■ Aim of the task:
The records are to be repeated exactly, and any images in them are to be dropped.

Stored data
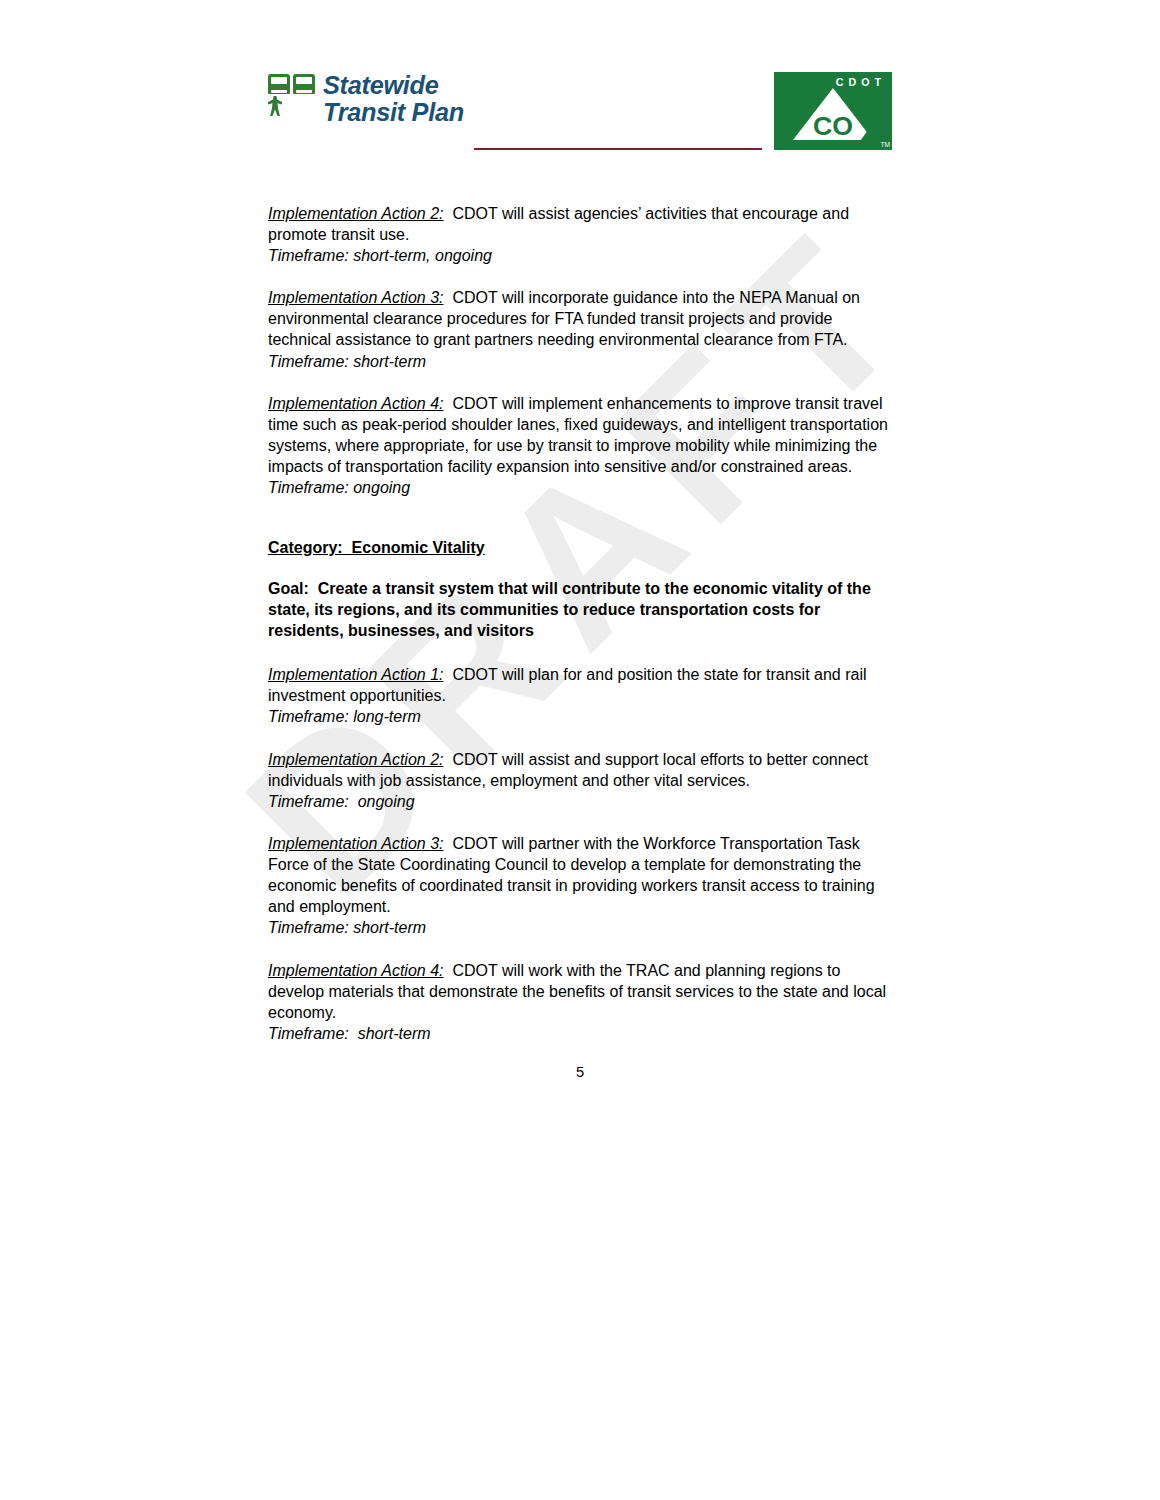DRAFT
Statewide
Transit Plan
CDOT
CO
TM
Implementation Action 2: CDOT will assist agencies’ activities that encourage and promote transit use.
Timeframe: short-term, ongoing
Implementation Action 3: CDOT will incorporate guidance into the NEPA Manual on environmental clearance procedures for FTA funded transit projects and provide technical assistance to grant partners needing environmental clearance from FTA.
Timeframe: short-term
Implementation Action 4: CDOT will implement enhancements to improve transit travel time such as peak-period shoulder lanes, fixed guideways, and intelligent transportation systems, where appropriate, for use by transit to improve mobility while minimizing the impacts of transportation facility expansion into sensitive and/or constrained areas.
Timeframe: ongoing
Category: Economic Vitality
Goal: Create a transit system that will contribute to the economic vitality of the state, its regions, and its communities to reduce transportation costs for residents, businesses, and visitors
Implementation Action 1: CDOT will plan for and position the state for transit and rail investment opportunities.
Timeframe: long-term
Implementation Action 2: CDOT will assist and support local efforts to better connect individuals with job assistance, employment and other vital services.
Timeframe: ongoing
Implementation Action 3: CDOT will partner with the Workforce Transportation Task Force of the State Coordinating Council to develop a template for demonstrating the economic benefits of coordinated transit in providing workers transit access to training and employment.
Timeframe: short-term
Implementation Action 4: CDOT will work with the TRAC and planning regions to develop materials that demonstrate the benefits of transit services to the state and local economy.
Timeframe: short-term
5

■ Result for this exercise:
DRAFT
Statewide
Transit Plan
CDOT
CO
TM
Implementation Action 2: CDOT will assist agencies’ activities that encourage and promote transit use.
Timeframe: short-term, ongoing
Implementation Action 3: CDOT will incorporate guidance into the NEPA Manual on environmental clearance procedures for FTA funded transit projects and provide technical assistance to grant partners needing environmental clearance from FTA.
Timeframe: short-term
Implementation Action 4: CDOT will implement enhancements to improve transit travel time such as peak-period shoulder lanes, fixed guideways, and intelligent transportation systems, where appropriate, for use by transit to improve mobility while minimizing the impacts of transportation facility expansion into sensitive and/or constrained areas.
Timeframe: ongoing
Category: Economic Vitality
Goal: Create a transit system that will contribute to the economic vitality of the state, its regions, and its communities to reduce transportation costs for residents, businesses, and visitors
Implementation Action 1: CDOT will plan for and position the state for transit and rail investment opportunities.
Timeframe: long-term
Implementation Action 2: CDOT will assist and support local efforts to better connect individuals with job assistance, employment and other vital services.
Timeframe: ongoing
Implementation Action 3: CDOT will partner with the Workforce Transportation Task Force of the State Coordinating Council to develop a template for demonstrating the economic benefits of coordinated transit in providing workers transit access to training and employment.
Timeframe: short-term
Implementation Action 4: CDOT will work with the TRAC and planning regions to develop materials that demonstrate the benefits of transit services to the state and local economy.
Timeframe: short-term
5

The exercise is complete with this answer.